Keynote speakers

Inge Li Gørtz (Technical University of Denmark, Denmark)

Inge Li Gørtz photo Photo: Bax Lindhardt

Title: TBA

Abstract:

TBA

Nicola Prezza (Ca’ Foscari University of Venice, Italy)

Nicola Prezza photo

Title: Suffixient Arrays: a new Efficient Suffix Array Compression Technique

Abstract:

Compressed Suffix Arrays (CSA) have been introduced to reduce the space usage of classic Suffix Arrays (SA), but at a big price: very poor cache locality at query time. In practice, this translates to the fact that CSA are orders of magnitude slower than Suffix Arrays. In this talk, I will propose a simple and surprisingly efficient solution to this problem by showing that binary search is still possible on a tiny sample of the Suffix Array: the Suffixient Array (sA). The length of sA is never larger - and in some cases is asymptotically smaller - than the number of runs in the Burrows-Wheeler Transform (BWT), a powerful repetitiveness measure. Moreover, sA can be computed in linear time and compressed working space and a sequence of simple binary searches on sA allows one to solve pattern matching queries with near-optimal worst-case I/O complexity.
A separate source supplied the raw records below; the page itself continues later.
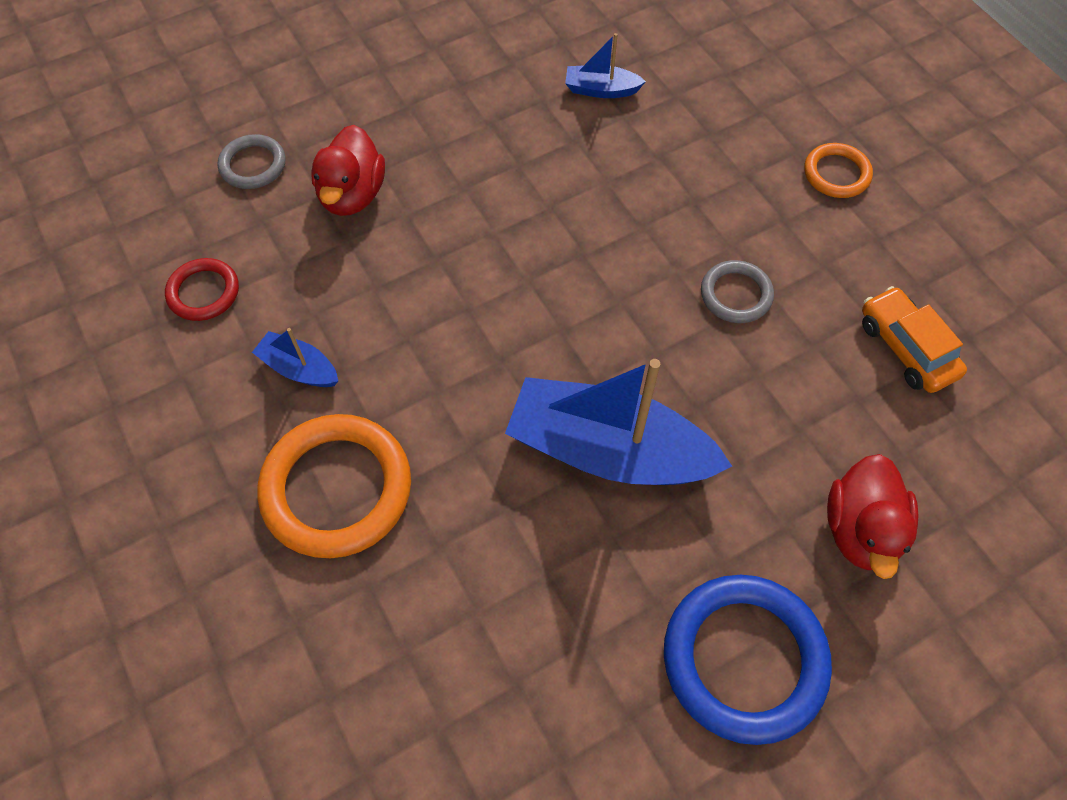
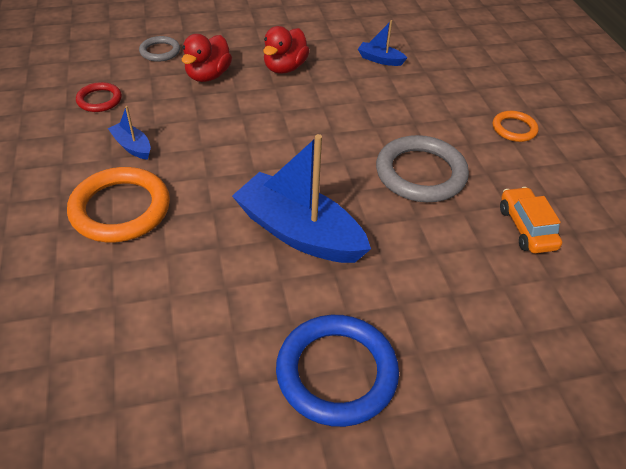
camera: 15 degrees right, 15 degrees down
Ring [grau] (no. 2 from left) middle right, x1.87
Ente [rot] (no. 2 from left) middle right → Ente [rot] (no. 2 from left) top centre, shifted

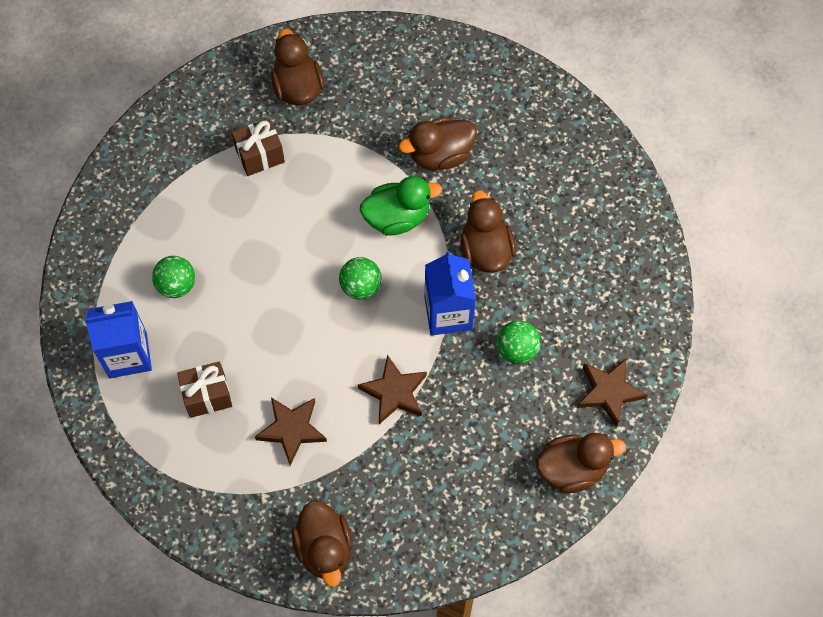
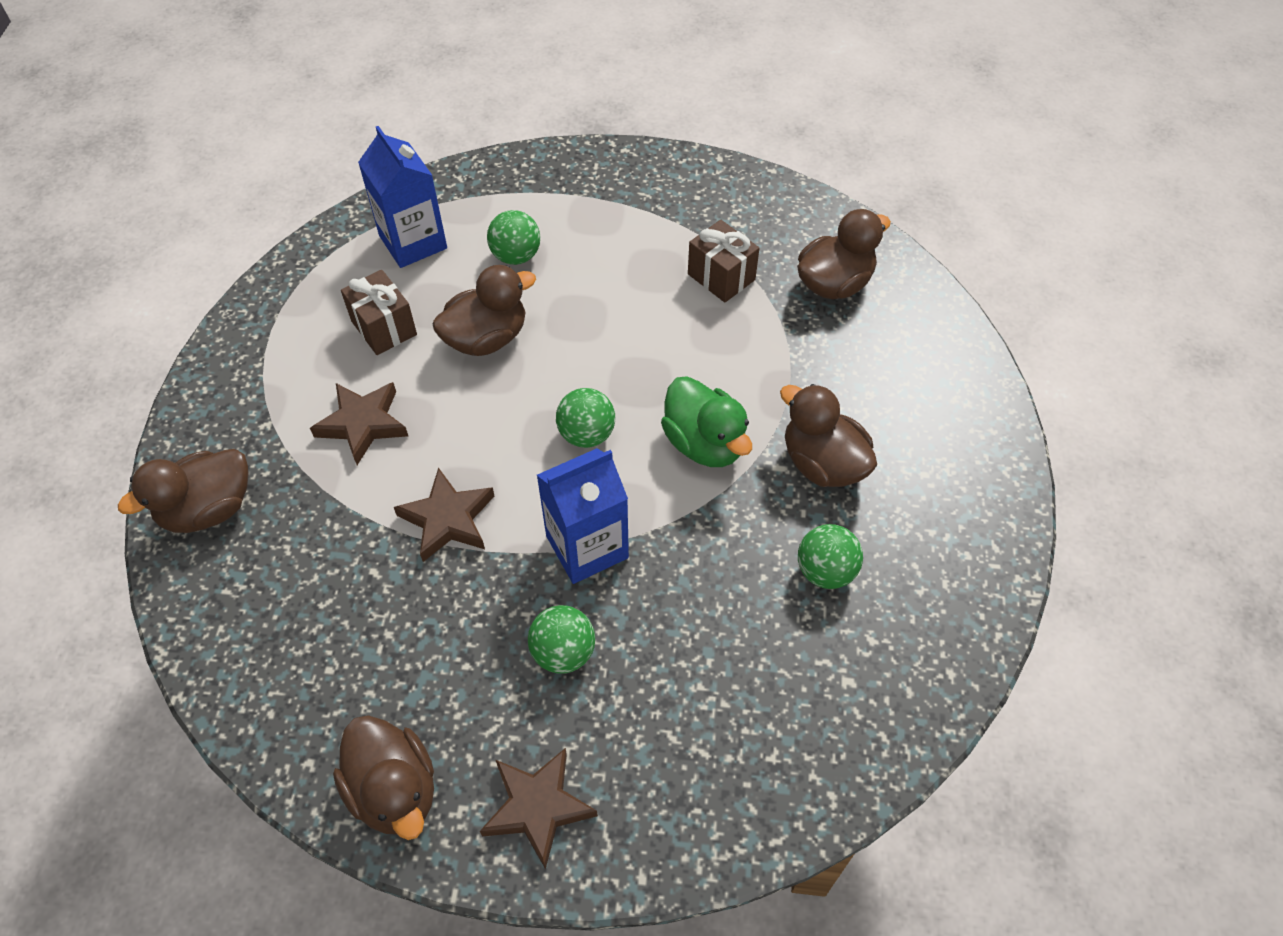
camera: 70 degrees right, 10 degrees down
Ente [braun] (no. 4 from left in the first image) centre → Ente [braun] (no. 3 from left) top centre, shifted
- → Ball [grün] (no. 4 from left) centre

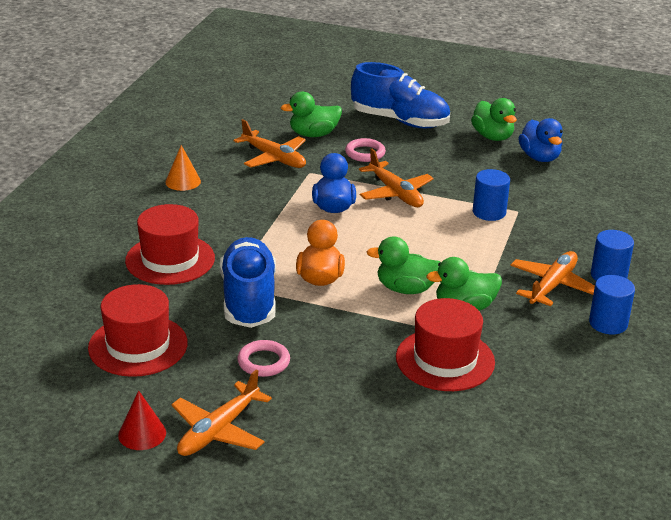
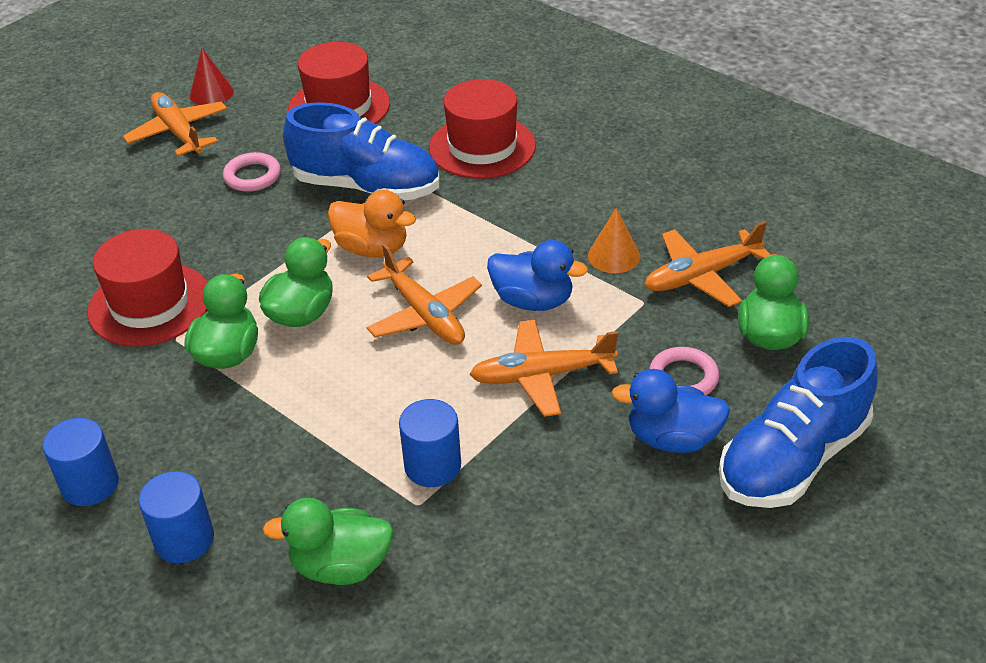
camera: 115 degrees right, 10 degrees up
Kegel [orange] top left → Kegel [orange] centre, shifted
Ente [grün] (no. 4 from left in the first image) top right → Ente [grün] (no. 3 from left) bottom left, shifted
Flugzeug [orange] (no. 4 from left in the first image) middle right → Flugzeug [orange] (no. 2 from left) centre, shifted
Ente [blau] (no. 2 from left) top right → Ente [blau] (no. 2 from left) middle right, shifted

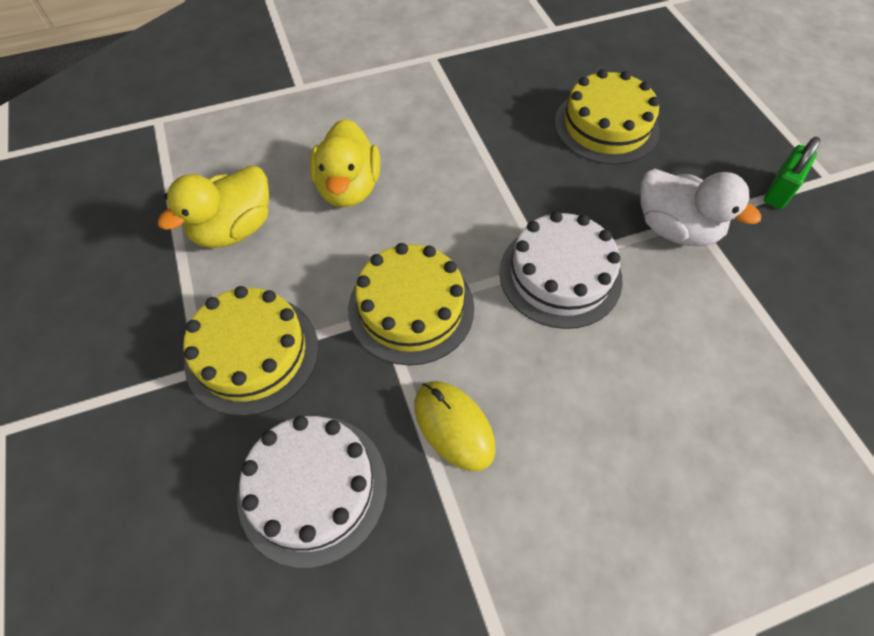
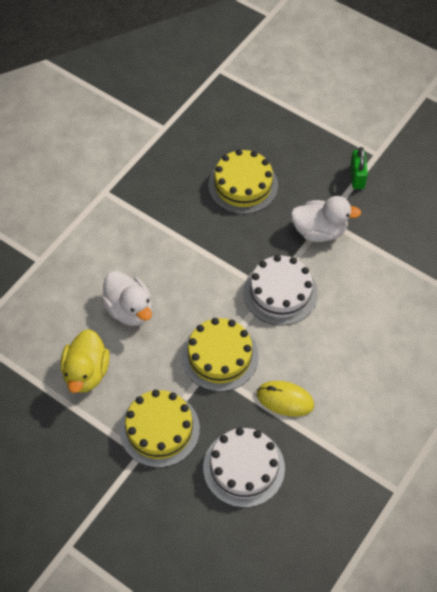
camera: 35 degrees left, 0 degrees up
Ente [gelb] (no. 2 from left) top centre → Ente [weiß] (no. 1 from left) middle left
In practice, on repetitive DNA collections sA is simultaneously (i) faster and orders of magnitudes smaller than SA and (ii) smaller and orders of magnitude faster than the r-index (the state-of-the-art CSA for highly repetitive data). These results should come at no surprise: the BWT is the I/O bottleneck of CSA. To recover the time-efficiency of Suffix Arrays, it is suffi(x)ient to completely remove the BWT and replace it with binary search on a plain array (sA).

Based on joint work with Davide Cenzato, Lore Depuydt, Travis Gagie, Sung-Hwan Kim, Giovanni Manzini, and Francisco Olivares.

Kunihiko Sadakane (The University of Tokyo, Japan)

Kunihiko Sadakane photo

Title:  Compressed Suffix Arrays and Suffix Trees Revisited

Abstract:

Compressed suffix arrays and compressed suffix trees [Grossi, Vitter 2000, 2005] are compressed data structures for string matching. These are linear space (O(n log sigma) bits) data structures where n is the length of the input string and sigma is the alphabet size, which are smaller than the traditional suffix arrays and suffix trees using O(n log n) bit space. Compressed suffix trees and arrays are extended to have more functionalities [Sadakane 2003, 2007]. In this talk, we review these data structures and show further extensions.